It is not every day that a panelist at a conference worries about getting killed later.
“You are going to get me killed…I have got my flight back home,” stated Pakistani religious freedom advocate Arafat Mazhar to an audience questioner at an April 20 Georgetown University conferencerecently made available online. His jarring response emphasized that the conference’s examination of Islamic blasphemy norms in Pakistan and the world beyond was no mere academic matter but involves global, often lethal, threats to freedom of speech and religion.
Mazhar’s statement occurred during the conference’s afternoon panel in an exchange with an audience member from Afghanistan studying in America. Mazhar emphasized that his organization Engage Pakistan currently only supports reforming the Islamic Republic of Pakistan’s notorious blasphemy laws with theological arguments such that these laws would not have a divine status. Any abolition of these laws, a proposition that has had deadly consequences for Pakistan’s Punjab provincial governor Salman Taseer and Federal Minister for Minority Affairs Shahbaz Bhatti, would be a much longer term goal.

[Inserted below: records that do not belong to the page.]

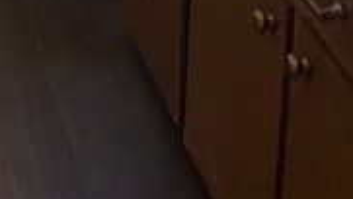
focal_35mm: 148
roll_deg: -2.0
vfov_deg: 7.4
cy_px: -355
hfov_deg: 14.4
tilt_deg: -11.3
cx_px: 76
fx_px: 1386
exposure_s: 1/120
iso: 100
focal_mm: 6.86
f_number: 1.78
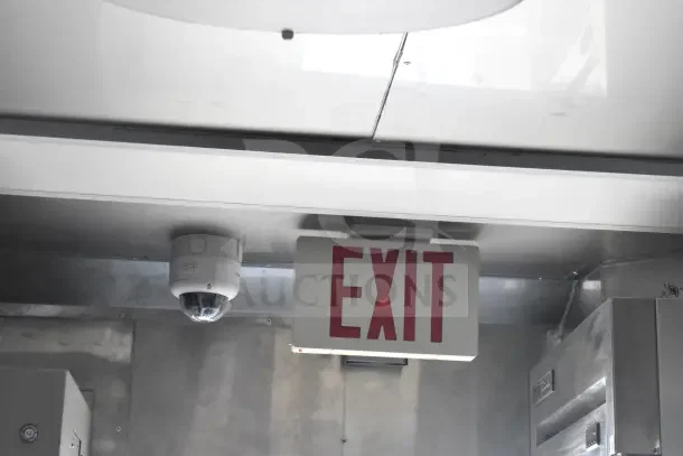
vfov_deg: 16.6
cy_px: 228
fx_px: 1565
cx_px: 342
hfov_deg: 24.6
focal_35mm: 82
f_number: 8
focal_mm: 55
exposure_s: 1/250
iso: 6400
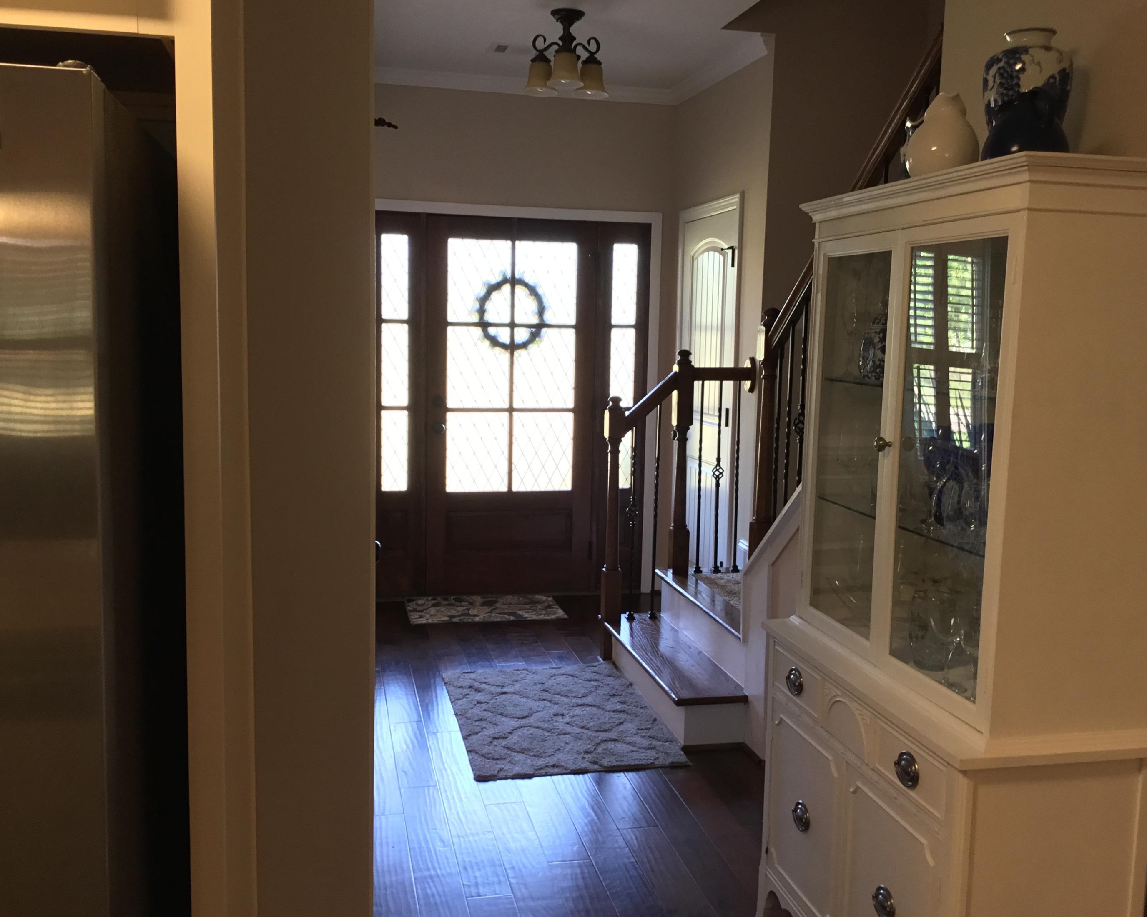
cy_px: 455
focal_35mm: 33
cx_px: 585
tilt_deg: -7.2
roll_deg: -1.5
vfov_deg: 44.5
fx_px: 1120
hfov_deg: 54.2
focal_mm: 3.3
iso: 64
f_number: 2.4
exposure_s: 1/30
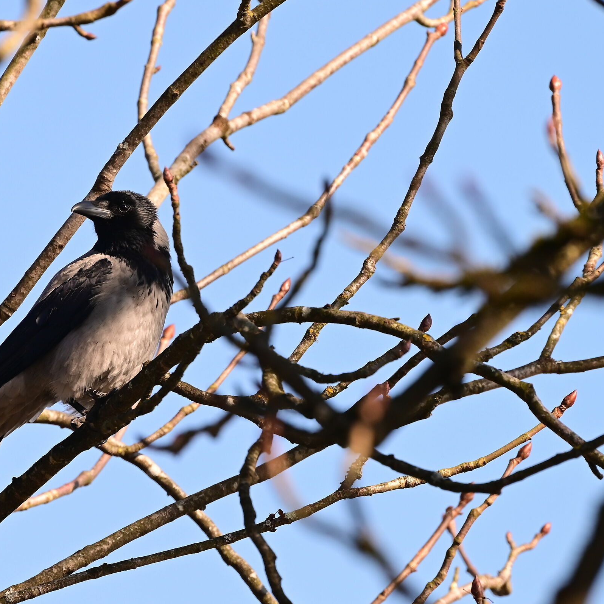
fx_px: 11351
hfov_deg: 3.0
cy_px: 302
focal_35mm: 575
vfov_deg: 3.0
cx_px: 172
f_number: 9
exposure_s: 1/250
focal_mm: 300
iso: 320
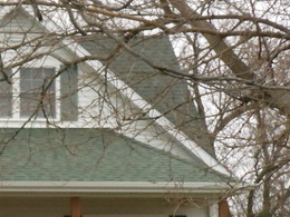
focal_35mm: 344
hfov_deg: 5.7
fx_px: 2882
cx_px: -16
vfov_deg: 4.3
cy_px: 228
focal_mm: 19.11
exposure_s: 1/60
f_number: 5
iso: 800
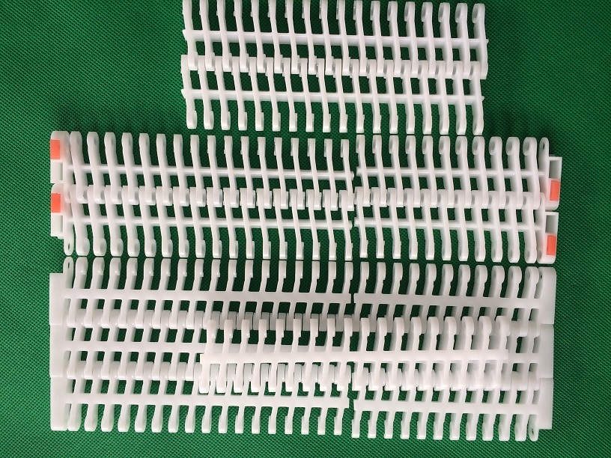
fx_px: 530
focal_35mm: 30
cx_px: 306
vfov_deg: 46.8
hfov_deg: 60.0
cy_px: 229
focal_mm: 4.12
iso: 64
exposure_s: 1/100
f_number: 2.2
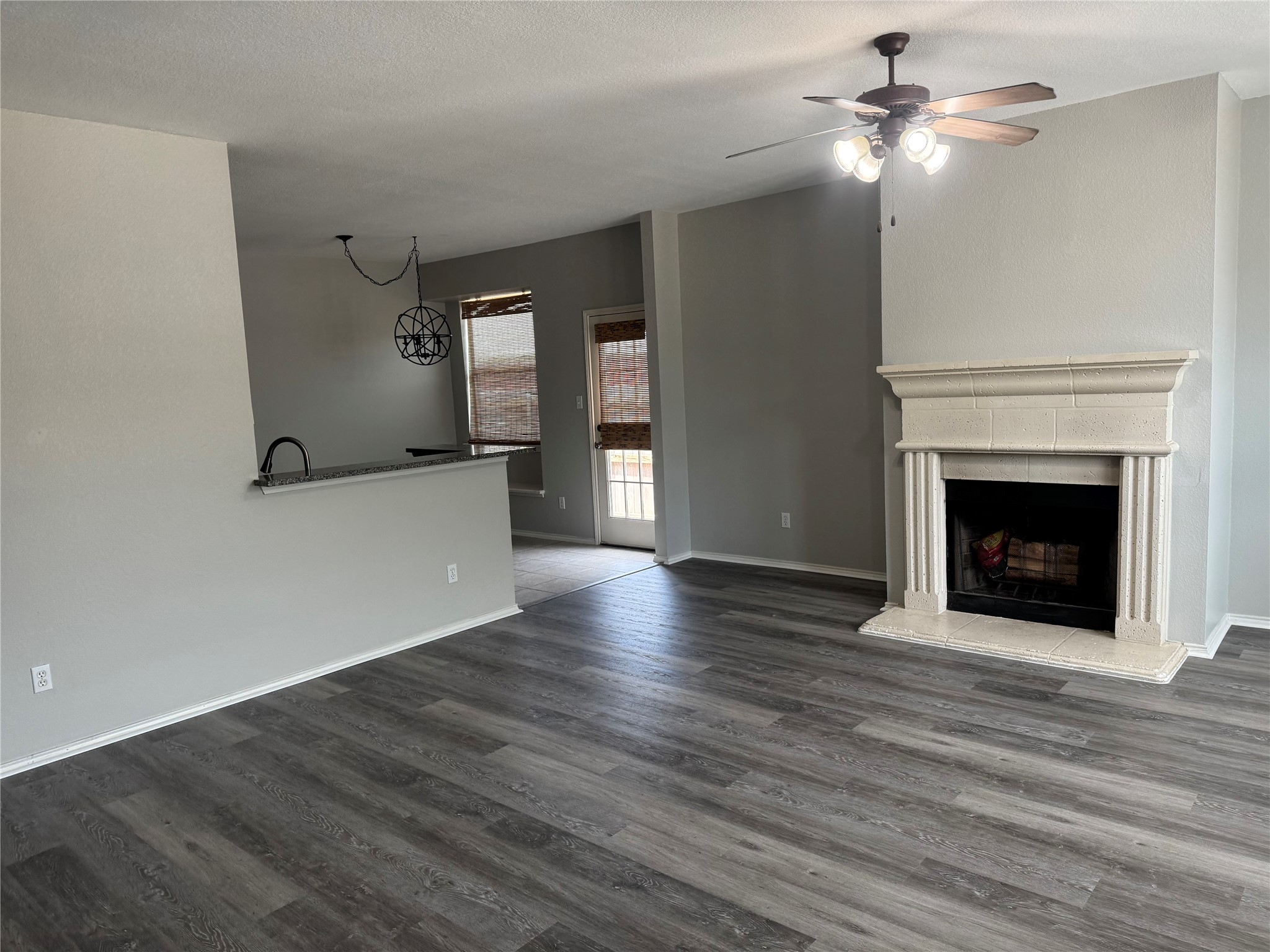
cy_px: 476
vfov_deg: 56.8
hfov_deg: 71.6
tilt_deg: -7.0
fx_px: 881
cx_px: 635
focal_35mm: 24
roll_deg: +2.9
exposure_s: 1/121
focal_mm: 6.76
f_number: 1.78
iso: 160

Just as illuminating and disturbing was Mazhar’s Afghan interlocutor who cited a 2015 Afghan incident in which a mob brutally killed a woman accused of burning a Quran. “Had there been a good anti-blasphemy law” with codified standards, he suggested, “she would not have been killed that viciously.” On the basis of such conjectured more humane executions he accordingly asked, “Is it a good idea to get rid of the anti-blasphemy law or is it good to have a good law?”
Mazhar responded that empirical evidence contradicted such arguments previously made in favor of Pakistan’s blasphemy laws. From Pakistan’s 1947 independence to the 1986 completion of these laws, Islamic blasphemy accusations caused only four extrajudicial killings, but after 1986 these killings increased by 2,500 percent. His fellow panelist, University of Notre Dame professor Daniel Philpott, noted that Pew studies had found that blasphemy laws had a perverse “pedagogical effect” in inciting hostility towards the protected faith’s opponents real or imagined.
Ambassador Alberto Fernandez, a retired American career diplomat, concurred on the panel that blasphemy laws are “like handing a loaded gun” to people. He cited a 2005 Sudan case where the government had dropped charges of insulting religion against a newspaper editor, but outraged mobs still demanded retribution. Months later his beheaded corpse turned up after a kidnapping.